The manual version is useful when:

  • you want different boosts
  • you want different fuzzy behavior
  • you need filters or faceting
  • you want to mix in dense vector, sparse vector, or geo search later

It is also the path to take when your product requirements sound more like:

  • "search only within this section"
  • "show related articles"
  • "use embeddings for semantic reranking"
  • "use sparse token-weight retrieval"
  • "limit results to the visible map area"
  • "support strict metadata filters"

Recommended browser architecture

For a production static site or browser app, do the indexing at build time.

Build step

In a Node.js build script:

import fs from "node:fs/promises";
import { createSimpleTextSearchIndex } from "@tryformation/querylight-ts";

const documents = await loadYourDocsSomehow();
const search = createSimpleTextSearchIndex({
  documents,
  primaryFields: ["title"],
  secondaryFields: ["description", "body"]
});

const payload = {
  search: {
    idField: search.idField,
    primaryFields: search.primaryFields,
    secondaryFields: search.secondaryFields,
    ranking: search.ranking,
    documentIndexState: JSON.parse(JSON.stringify(search.documentIndex.indexState)),
    fuzzyIndexState: JSON.parse(JSON.stringify(search.fuzzyIndex.indexState))
  },
  documents
};

await fs.writeFile("dist/search-index.json", JSON.stringify(payload));

Browser step

In the browser:

import { createSimpleTextSearchIndex, DocumentIndex, RankingAlgorithm, TextFieldIndex, simpleTextSearch } from "@tryformation/querylight-ts";

const payload = await fetch("/search-index.json").then((response) => response.json());

const search = createSimpleTextSearchIndex({
  documents: payload.documents,
  primaryFields: payload.search.primaryFields,
  secondaryFields: payload.search.secondaryFields,
  idField: payload.search.idField,
  ranking: payload.search.ranking as RankingAlgorithm
});

const hydratedSearch = {
  ...search,
  documentIndex: search.documentIndex.loadState(payload.search.documentIndexState),
  fuzzyIndex: search.fuzzyIndex.loadState(payload.search.fuzzyIndexState)
};

const hits = simpleTextSearch(hydratedSearch, { query: "range fi", limit: 5 });

const query = new MatchQuery({ field: "title", text: "range filters" });
const highlighted = hydratedSearch.documentIndex.highlight(hits[0]![0], query, {
  fields: ["title", "body"]
});

This pattern keeps the browser simple:

  • fetch prebuilt JSON
  • hydrate the indices
  • run search on each keystroke or submit
  • render matching documents from the original payload

When to move beyond the beginner helper

Stay with simpleTextSearch if you need a fast, practical default.
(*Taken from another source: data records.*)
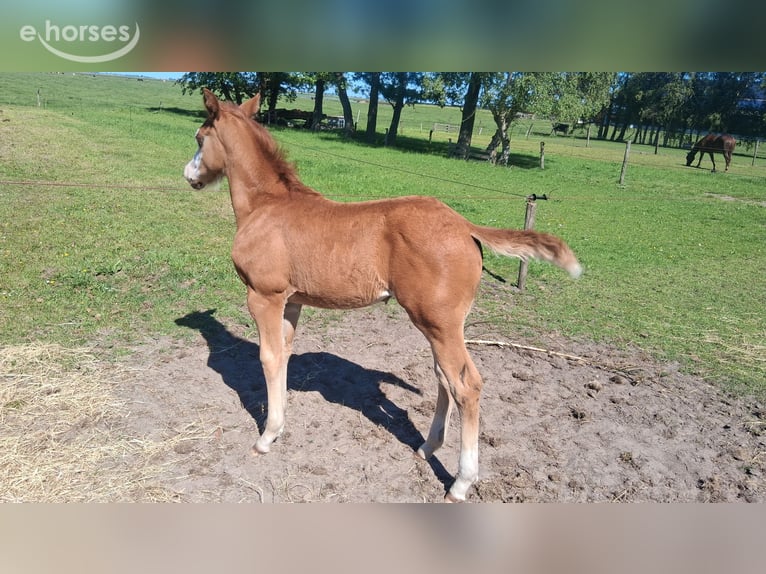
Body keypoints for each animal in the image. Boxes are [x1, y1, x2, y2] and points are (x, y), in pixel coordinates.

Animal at [183, 89, 582, 502]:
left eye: (199, 137)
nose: (189, 175)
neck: (265, 206)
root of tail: (465, 226)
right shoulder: (291, 301)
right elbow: (284, 356)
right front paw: (279, 425)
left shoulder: (264, 296)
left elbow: (268, 356)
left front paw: (266, 436)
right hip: (443, 325)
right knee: (444, 378)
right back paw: (426, 447)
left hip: (438, 323)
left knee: (466, 385)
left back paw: (460, 483)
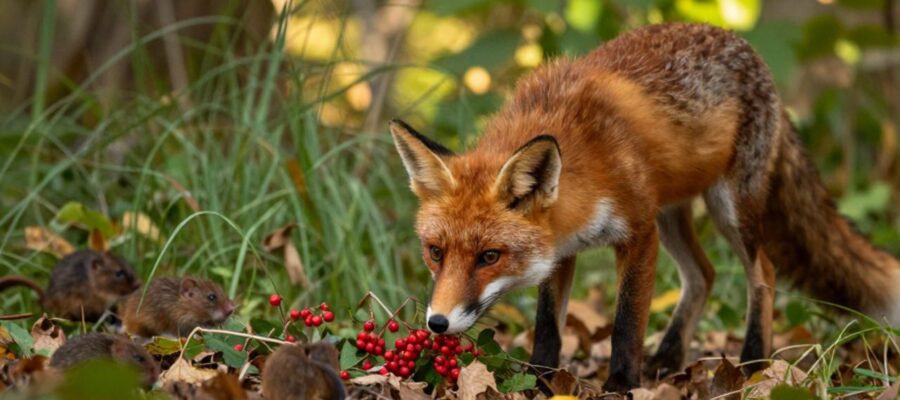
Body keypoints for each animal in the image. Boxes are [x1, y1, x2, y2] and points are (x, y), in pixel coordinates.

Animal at [389, 22, 900, 393]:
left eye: (489, 257)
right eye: (435, 252)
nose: (436, 323)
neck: (586, 167)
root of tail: (744, 45)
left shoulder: (637, 233)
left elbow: (625, 324)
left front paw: (619, 384)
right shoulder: (561, 250)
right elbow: (548, 327)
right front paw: (539, 382)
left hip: (727, 209)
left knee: (763, 272)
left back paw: (753, 361)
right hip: (672, 214)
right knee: (703, 274)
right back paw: (668, 358)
Move to manual queries when you need:

  • filters or facets
  • field-specific boosts tuned to your content
  • custom analyzers for tags, IDs, or code snippets
  • hybrid lexical plus vector retrieval
  • geo queries

That transition is normal. Many teams start with a plain site-search box and only later add:

  • semantic search over chunked docs
  • recommendations or related content
  • faceted navigation
  • geo or region-based filtering

You do not need to throw away the first implementation when that happens. The same documents, serialized index pattern, and browser-side rendering flow still apply after you move beyond simpleTextSearch.

For highlight-specific behavior and current limitations, see Highlighting with Querylight TS.